> _Given passage_:
****

The Government is planning to end a 30-year "closed door" policy for migrants attempting to enter Britain in search of work.
Following the deaths of 58 Chinese migrants in the Dover lorry tragedy, Barbara Roche, the Immigration minister, will call today on her counterparts from foreign governments to recognise the value of so-called economic migrants both in the workplace and in society.
Ms Roche will tell a conference in Paris: "Throughout the centuries immigrants have had a very positive impact on the societies they join. We need to find ways to meet legitimate desires to migrate and be ready to think imaginatively about how migration can meet economic and social needs."
Home Office sources said last night that Ms Roche was "putting down a marker that we need to be talking about this". The minister is expected to outline more detailed plans for allowing a limited degree of economic migration in September at a conference in London organised by the Institute of Public Policy Research.
A source said: "Economic migrants can actually create jobs, which can be good for the country. The age-old idea that they come over here and take all the jobs is just not true."

****

Transcribed page contents
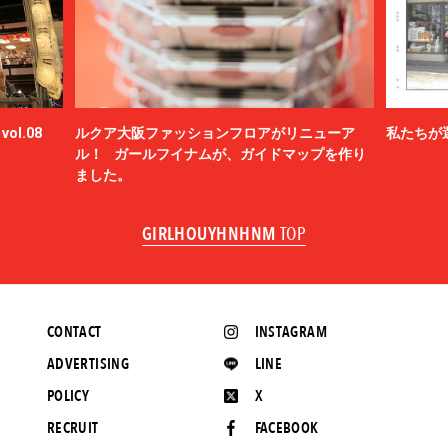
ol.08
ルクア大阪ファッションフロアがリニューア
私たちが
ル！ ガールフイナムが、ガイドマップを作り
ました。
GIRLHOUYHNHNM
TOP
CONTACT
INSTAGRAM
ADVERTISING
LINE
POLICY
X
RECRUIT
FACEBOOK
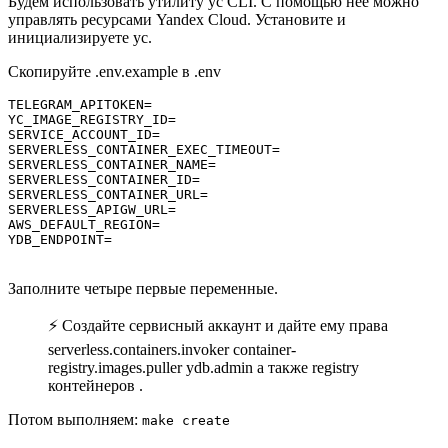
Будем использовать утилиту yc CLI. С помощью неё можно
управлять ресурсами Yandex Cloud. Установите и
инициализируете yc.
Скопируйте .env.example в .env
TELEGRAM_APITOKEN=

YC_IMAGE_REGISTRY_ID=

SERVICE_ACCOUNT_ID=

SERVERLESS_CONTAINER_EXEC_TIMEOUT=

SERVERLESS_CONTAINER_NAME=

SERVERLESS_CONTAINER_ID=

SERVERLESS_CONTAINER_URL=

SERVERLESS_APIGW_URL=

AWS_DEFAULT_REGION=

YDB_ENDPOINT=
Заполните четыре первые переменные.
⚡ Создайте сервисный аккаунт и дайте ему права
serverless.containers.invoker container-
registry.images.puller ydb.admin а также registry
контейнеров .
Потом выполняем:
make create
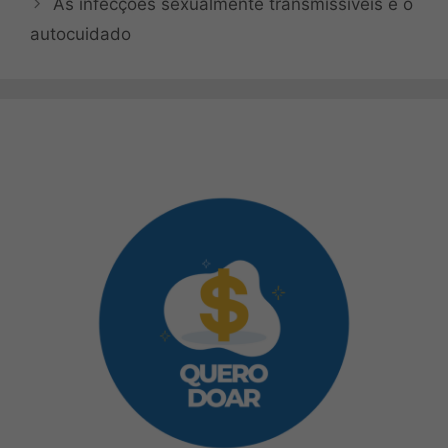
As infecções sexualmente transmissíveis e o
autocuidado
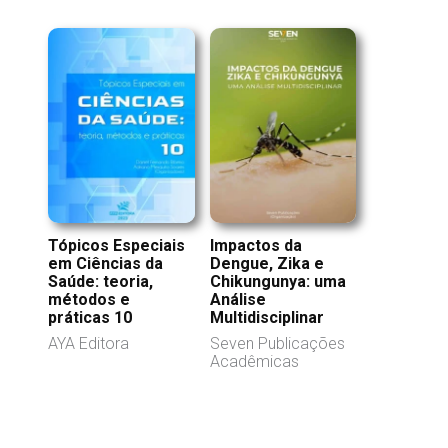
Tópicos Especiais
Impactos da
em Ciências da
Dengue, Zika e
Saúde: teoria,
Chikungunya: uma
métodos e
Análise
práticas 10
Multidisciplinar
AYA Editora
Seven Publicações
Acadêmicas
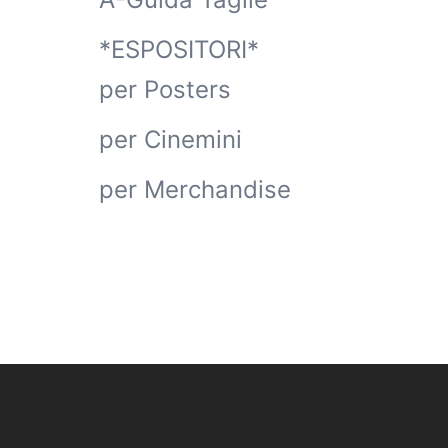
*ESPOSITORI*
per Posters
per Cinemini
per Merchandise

****

> _Tasks and exercises_:
A) In the article on Britain's migration policy, why does the Home Office source say economic migrants can be good for the country? Answer in one to three sentences.
B) Reproduce the part of the migration policy article starting with "The Government is" and going on through "and in society.".
C) Carry on the article about Britain's migration policy from where it stops.
These items have nothing to do with the tasks and can be set aside.

> _Exercise results_:
A) The source says economic migrants can create jobs, which can be good for the country. The source also calls the idea that migrants come over and take all the jobs untrue.

B)
The Government is planning to end a 30-year "closed door" policy for migrants attempting to enter Britain in search of work.
Following the deaths of 58 Chinese migrants in the Dover lorry tragedy, Barbara Roche, the Immigration minister, will call today on her counterparts from foreign governments to recognise the value of so-called economic migrants both in the workplace and in society.

C)
The speech, to ministers and officials from 30 countries, is a major development in the Government's approach to an issue that has been dominated by a political battle over the perceived threat posed by asylum-seekers.
Since the 1971 Immigration Act banned primary immigration, the only people allowed to stay in Britain have been those joining relatives or spouses, or people taking up jobs for which they have work permits.
Apart from a few exceptionally rich individuals who have been allowed to set up businesses, the only exceptions have been successful claimants for asylum.
The lack of opportunity for legitimate migration has helped create a multi-billion pound market in the trafficking of people by criminal gangs and has placed enormous strain on the asylum system from unfounded claims.
Ministers are also concerned by the growing shortages of specialist skills in some areas of the labour market, particularly in health and information technology (IT).
Research carried out by the Organisation for Economic Co-operation and Development has shown that about a quarter of Britain's population will be over the age of 65 by 2050. By that time, there could be as few as two working-age people for every pensioner.
The Department for Education and Employment's overseas labour division recently started advertising a fast-track entry to Britain for people with IT and other specialist skills in short supply.
Ms Roche's remarks indicate that the Government may now be willing to consider changes to the immigration regulations, possibly on similar lines to the systems used in North America.
Both the United States and Canada acknowledge the benefits of economic migration and use a system based on points that enables limited numbers of people with specialist skills to settle. In the US, the winning applicants are chosen by a lottery system.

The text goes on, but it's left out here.